Given records below:

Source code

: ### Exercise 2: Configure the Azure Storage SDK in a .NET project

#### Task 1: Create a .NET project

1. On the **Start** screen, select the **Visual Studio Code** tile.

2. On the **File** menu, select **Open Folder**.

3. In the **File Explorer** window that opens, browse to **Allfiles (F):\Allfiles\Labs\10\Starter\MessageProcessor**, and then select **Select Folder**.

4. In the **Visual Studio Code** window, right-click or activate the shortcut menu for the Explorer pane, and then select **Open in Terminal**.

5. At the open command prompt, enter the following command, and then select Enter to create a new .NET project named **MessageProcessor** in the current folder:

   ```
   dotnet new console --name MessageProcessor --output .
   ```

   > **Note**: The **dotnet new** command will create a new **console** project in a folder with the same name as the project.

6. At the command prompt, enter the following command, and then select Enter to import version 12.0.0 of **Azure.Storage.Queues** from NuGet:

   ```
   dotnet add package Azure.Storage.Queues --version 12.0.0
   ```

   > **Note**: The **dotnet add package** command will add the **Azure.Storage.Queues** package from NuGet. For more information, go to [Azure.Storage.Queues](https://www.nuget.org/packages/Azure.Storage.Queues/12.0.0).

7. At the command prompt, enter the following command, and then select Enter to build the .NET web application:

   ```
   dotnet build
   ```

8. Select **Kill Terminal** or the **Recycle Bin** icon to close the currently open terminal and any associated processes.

End of Given records.

- [Task prompt]:
All lines of the data are to be repeated exactly as they stand.

- [Response below]:
Source code

: ### Exercise 2: Configure the Azure Storage SDK in a .NET project

#### Task 1: Create a .NET project

1. On the **Start** screen, select the **Visual Studio Code** tile.

2. On the **File** menu, select **Open Folder**.

3. In the **File Explorer** window that opens, browse to **Allfiles (F):\Allfiles\Labs\10\Starter\MessageProcessor**, and then select **Select Folder**.

4. In the **Visual Studio Code** window, right-click or activate the shortcut menu for the Explorer pane, and then select **Open in Terminal**.

5. At the open command prompt, enter the following command, and then select Enter to create a new .NET project named **MessageProcessor** in the current folder:

   ```
   dotnet new console --name MessageProcessor --output .
   ```

   > **Note**: The **dotnet new** command will create a new **console** project in a folder with the same name as the project.

6. At the command prompt, enter the following command, and then select Enter to import version 12.0.0 of **Azure.Storage.Queues** from NuGet:

   ```
   dotnet add package Azure.Storage.Queues --version 12.0.0
   ```

   > **Note**: The **dotnet add package** command will add the **Azure.Storage.Queues** package from NuGet. For more information, go to [Azure.Storage.Queues](https://www.nuget.org/packages/Azure.Storage.Queues/12.0.0).

7. At the command prompt, enter the following command, and then select Enter to build the .NET web application:

   ```
   dotnet build
   ```

8. Select **Kill Terminal** or the **Recycle Bin** icon to close the currently open terminal and any associated processes.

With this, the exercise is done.